*ASSIGNED TASK:* Write out, word for word, every line from the one where "blue item (133,147,211,213)" occurs to the final line of the entries, and nothing beyond them.

JSON cuboid outputs:
Segment Open

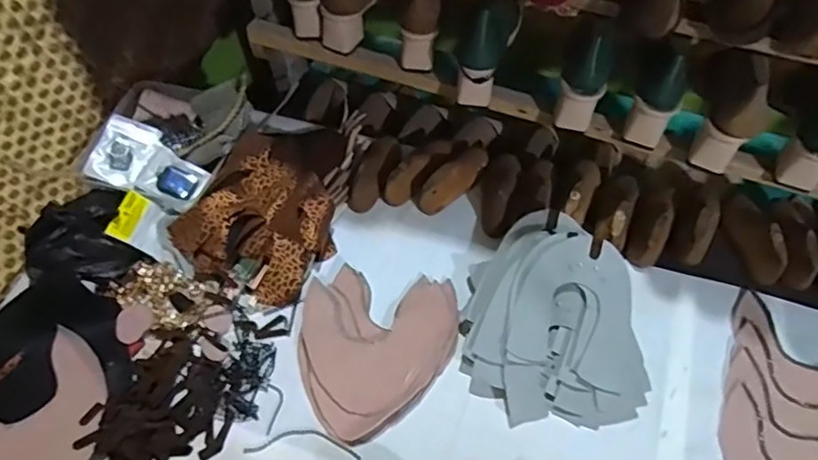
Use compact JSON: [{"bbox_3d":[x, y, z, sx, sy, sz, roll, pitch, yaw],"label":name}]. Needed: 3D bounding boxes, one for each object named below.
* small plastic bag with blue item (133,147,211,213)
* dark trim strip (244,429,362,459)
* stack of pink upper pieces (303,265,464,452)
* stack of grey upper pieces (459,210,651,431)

Segment Closed

*RESPONSE FOR THIS EXERCISE:*
* small plastic bag with blue item (133,147,211,213)
* dark trim strip (244,429,362,459)
* stack of pink upper pieces (303,265,464,452)
* stack of grey upper pieces (459,210,651,431)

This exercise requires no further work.